A Small New England Hobby Farm
Old Dana Farmstead
The Old Dana Farmstead website commemorates the history of this small farm, which was established in 2001 and closed in 2012. In its 11-year history, it was home to a wide variety of animals, including many rescue animals.
The site has extensive photo galleries to showcase the grounds and animals. The farm was a haven for eight rabbits, eight goats, three turkeys, over 30 ducks, over one hundred chickens, ten geese, and four red golden pheasants. The property had many natural features, including a hillside littered with rocks left by an ancient glacier with nooks, crannies, and mini-caves. The three-acre property had a triangular shape, and the main house was set back far from the road. This site does not include the interior of the log cabin home.
The farm was a very active place and produced enough income from the sales of chicken, duck, and goose eggs to meet its expenses. A local bed & breakfast in Barre center bought their eggs from Old Dana Farmstead for many years. When possible, the images appear in chronological order to show the evolution of the farm.
Enjoy this image-intensive commemorative website of a small New England hobby farm!
Farm Buildings & Features
The chicken coop housed many, many chickens over the years. It had an upper loft, nesting boxes, and windows on all sides. Electric service was added around 2006, and the building had interior lighting.
The Pheasant Palace was called a palace because it was 8′ X 10″ and housed only two pheasants. It was indeed a Pheasant Palace. It had a full-size door and was easy to walk around in for cleaning and maintenance.
The garden shed held tools, car & truck supplies, and storage for the maintenance of the front property.
The barn initially housed goats, but in later years would become home to chickens and turkeys – as well as grain/feed storage. This building had electric service and interior lighting.
The 8′ X 12′ goose house housed George and Lucy, who came to the farm re-homed from a neighbor. Later, it became home to a pair of Sebastopol geese that produced five goslings. The building had a full-width loft that stored lumber and wide sheets of plastic and metal.
The view of the farm from the roof was great. I have many pictures taken from that vantage point.
Front Yard Features
With Additional Miscellaneous Signs
Front Yard Screen House 12′ X 20′ (just inside the stone wall/property line)
24 Hour a Day Self-Service Egg Sales (Chicken, Ducks, Goose)
Front Yard Frog Pond with Fountain (12′ X 10′)
Notable Animal Friends
Rufus moved to the farm with us from our home in Barre center. He was our first pet rabbit and the honorary founding father of Old Dana Farmstead. Rufus really loved people and would run towards them, often putting gh8mself in danger of being stepped on! Sometimes he escaped his cage and enclosures and went on extended off-farm adventures for days at a time. Each time he returned, we were amazed that a Fischer cat or fox hadn’t eaten him.
Oreo, an Alpine goat, and his friend Dusty were our first “large animals.” I think they are called large animals because they require a veterinarian. And each vet visit resulted in a large bill.
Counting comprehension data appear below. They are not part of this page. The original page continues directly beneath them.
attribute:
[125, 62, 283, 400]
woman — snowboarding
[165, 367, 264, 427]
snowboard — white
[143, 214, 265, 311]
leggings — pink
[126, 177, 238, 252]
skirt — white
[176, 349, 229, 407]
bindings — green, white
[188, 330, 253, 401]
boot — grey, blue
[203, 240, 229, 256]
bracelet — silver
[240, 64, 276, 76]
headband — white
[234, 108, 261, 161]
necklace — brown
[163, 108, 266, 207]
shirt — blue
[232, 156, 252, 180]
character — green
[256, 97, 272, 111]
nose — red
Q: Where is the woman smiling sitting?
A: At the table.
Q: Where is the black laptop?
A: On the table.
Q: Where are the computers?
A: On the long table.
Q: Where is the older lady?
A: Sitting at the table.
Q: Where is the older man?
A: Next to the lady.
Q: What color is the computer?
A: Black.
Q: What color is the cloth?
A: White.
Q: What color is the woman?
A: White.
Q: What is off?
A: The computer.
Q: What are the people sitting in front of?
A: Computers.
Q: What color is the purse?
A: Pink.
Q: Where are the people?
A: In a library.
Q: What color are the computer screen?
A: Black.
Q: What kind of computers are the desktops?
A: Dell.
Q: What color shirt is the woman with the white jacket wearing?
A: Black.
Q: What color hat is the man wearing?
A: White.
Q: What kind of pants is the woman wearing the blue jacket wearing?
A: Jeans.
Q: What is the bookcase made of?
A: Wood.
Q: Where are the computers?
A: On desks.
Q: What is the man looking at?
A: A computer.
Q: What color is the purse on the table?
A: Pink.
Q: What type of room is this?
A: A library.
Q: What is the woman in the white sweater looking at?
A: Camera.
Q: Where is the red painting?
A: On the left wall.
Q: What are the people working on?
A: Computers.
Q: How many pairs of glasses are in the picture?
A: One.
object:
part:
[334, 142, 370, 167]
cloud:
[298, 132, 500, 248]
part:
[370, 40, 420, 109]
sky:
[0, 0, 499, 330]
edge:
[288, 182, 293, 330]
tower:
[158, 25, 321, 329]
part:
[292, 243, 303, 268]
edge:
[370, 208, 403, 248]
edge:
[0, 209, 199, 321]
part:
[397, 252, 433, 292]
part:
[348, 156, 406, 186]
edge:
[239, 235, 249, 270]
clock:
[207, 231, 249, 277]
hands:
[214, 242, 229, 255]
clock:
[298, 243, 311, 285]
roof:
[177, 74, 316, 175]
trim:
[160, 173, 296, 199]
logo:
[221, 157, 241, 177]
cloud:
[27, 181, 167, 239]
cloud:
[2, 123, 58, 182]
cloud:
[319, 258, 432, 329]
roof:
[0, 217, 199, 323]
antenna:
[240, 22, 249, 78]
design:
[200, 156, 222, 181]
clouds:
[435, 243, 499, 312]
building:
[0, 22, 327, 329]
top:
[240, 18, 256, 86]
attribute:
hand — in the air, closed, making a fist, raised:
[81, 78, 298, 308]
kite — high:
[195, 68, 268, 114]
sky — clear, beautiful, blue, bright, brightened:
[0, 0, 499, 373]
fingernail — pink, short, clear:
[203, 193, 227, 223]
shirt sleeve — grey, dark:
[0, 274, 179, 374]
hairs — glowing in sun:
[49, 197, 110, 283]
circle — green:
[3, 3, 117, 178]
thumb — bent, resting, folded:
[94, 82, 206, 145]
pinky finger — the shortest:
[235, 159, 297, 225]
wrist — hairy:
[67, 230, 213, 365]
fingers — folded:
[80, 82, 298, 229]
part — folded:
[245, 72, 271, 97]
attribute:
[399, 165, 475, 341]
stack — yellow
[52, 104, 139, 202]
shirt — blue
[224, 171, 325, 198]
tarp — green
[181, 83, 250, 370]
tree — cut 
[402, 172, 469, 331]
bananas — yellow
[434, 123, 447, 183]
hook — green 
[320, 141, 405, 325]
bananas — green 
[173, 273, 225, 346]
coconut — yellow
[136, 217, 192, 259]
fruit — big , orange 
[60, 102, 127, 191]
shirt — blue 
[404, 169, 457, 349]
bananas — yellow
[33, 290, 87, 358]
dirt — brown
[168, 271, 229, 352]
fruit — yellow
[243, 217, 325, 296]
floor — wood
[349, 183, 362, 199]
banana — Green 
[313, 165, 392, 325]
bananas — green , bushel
Oreo was very playful and would head-butt people without notice. His favorite game was being challenged with hits to his head, and then he’d return head butts. He would always greet us attentively and sought out attention and interaction.
Dusty was an agreeable Saanen goat. She never head-butted or acted aggressively. In fact, this goat did almost nothing. But she was beautiful and gentle to anyone who came into the enclosure, which was a nice contrast to the head-butting Alpine.
GEORGE & LUCY
Lucy and George came to us from some friends who wanted to re-home these paired geese. Lucy was supposed to be 20 years old when we got her, but since she lived for many, many years after moving to the farm, I suspect she was younger. She often collected rocks that she would sit on to hatch. That never seemed to work out. George was a strong, slightly aggressive male African goose, although he was not aggressive towards me. He was capable of flight, and it was a sight to see!
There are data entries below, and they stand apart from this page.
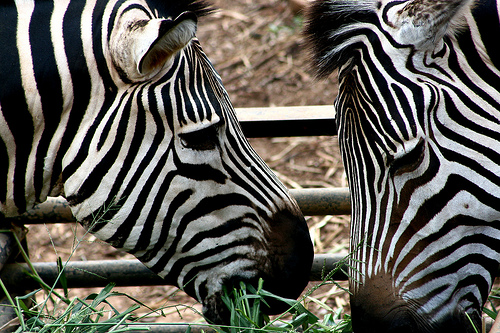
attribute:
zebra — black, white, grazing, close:
[1, 3, 314, 332]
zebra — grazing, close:
[312, 0, 498, 333]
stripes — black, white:
[8, 51, 123, 151]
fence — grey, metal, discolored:
[10, 97, 376, 307]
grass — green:
[18, 286, 345, 332]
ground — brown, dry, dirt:
[21, 1, 347, 315]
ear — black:
[119, 10, 196, 79]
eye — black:
[186, 129, 221, 148]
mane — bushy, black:
[308, 6, 371, 59]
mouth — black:
[204, 271, 295, 322]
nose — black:
[277, 220, 315, 291]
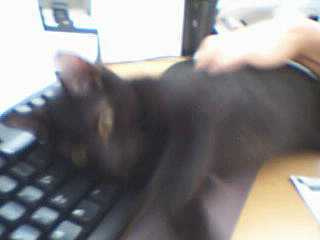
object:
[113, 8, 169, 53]
wall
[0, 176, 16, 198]
keyboard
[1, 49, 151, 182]
head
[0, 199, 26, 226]
keyboard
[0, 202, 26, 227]
buttons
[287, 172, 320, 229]
paper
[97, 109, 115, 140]
eye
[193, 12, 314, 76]
blurry hand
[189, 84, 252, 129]
fur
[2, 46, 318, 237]
black cat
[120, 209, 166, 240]
paw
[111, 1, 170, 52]
moped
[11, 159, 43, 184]
keyboard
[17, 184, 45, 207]
keyboard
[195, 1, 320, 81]
person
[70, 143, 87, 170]
eye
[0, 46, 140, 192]
branches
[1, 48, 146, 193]
yellow flowers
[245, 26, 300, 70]
fingers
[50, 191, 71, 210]
keyboard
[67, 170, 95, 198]
keyboard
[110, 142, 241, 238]
cat arms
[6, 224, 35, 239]
buttons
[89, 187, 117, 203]
keyboard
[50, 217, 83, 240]
buttons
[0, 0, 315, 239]
picture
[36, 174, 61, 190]
keyboard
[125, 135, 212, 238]
arm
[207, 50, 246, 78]
fingers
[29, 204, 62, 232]
buttons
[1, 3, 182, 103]
background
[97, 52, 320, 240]
desk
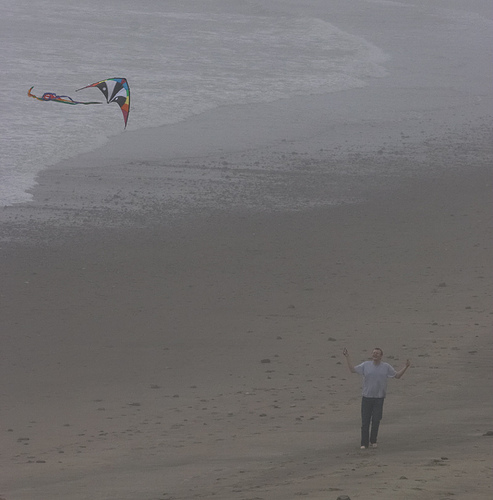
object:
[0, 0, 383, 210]
sea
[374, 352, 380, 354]
eye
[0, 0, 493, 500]
shore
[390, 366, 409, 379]
arm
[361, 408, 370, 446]
leg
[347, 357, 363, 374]
arm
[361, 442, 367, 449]
foot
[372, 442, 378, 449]
foot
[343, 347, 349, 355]
hand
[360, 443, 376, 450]
shoes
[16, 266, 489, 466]
footprints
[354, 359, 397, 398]
shirt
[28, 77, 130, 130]
kite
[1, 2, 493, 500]
beach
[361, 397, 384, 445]
man's pants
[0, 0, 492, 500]
sand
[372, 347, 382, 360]
head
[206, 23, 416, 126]
air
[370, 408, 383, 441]
leg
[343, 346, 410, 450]
man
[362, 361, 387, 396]
body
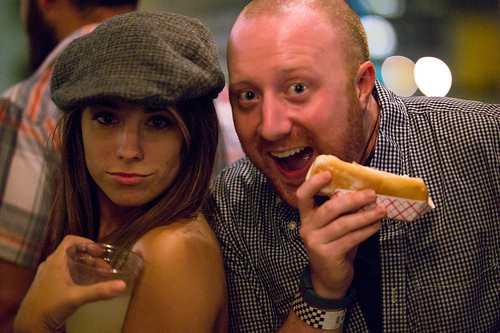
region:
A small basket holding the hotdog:
[327, 189, 432, 219]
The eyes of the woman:
[93, 112, 168, 129]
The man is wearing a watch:
[295, 272, 350, 306]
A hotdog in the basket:
[307, 156, 427, 201]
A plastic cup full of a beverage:
[66, 244, 143, 331]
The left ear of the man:
[355, 62, 377, 107]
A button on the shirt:
[286, 219, 297, 230]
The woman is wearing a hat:
[52, 12, 223, 100]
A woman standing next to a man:
[12, 1, 497, 330]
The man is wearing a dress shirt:
[208, 82, 498, 332]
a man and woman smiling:
[13, 5, 478, 319]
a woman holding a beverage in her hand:
[20, 13, 220, 313]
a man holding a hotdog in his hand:
[214, 1, 446, 230]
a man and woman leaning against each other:
[36, 0, 434, 280]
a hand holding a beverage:
[23, 229, 141, 329]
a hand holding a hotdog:
[292, 143, 438, 277]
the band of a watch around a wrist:
[294, 265, 359, 315]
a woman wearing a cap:
[46, 12, 223, 227]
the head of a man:
[221, 3, 393, 217]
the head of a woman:
[46, 18, 221, 204]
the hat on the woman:
[49, 13, 224, 112]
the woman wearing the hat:
[12, 11, 226, 331]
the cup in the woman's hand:
[65, 242, 141, 332]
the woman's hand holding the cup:
[13, 233, 126, 330]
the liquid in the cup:
[67, 293, 133, 332]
Sharon, named after Sharon Osborne, came to the farm on her own. She, and 2 of her friends, would come to the farm from a neighbors house almost daily. Eventually, she just moved into the barn and stayed. She was very friendly, and not a free-loader; she paid her room and board in eggs and was the reason we began keeping chickens.
Thank you for visiting Old Dana Farmstead
When we moved to this property, it only included the log home. We remodeled the inside of the house, removing walls, adding walls, refinishing floors, and did a lot of painting. I will add interior photo galleries to this website sometime in the future.
When we bought the property, the outside property was undeveloped. When we left, it had eight additional buildings (with electric service in the barn and chicken house). We also put in two ponds and an eight-foot concrete fountain.
On the inside, we installed a propane stove in the living room, a wood stove in the basement, and added a finished room in the basement (bringing the total number of finished rooms to four). We also moved the second kitchen the house had on the main level to the basement and made it into a large functional laundry room.
Both Allen and I thoroughly enjoyed our years on Old Dana Farmstead. Managing the animals and grounds was a big job, but the activity and abundant life on the farm made for an enjoyable lifestyle.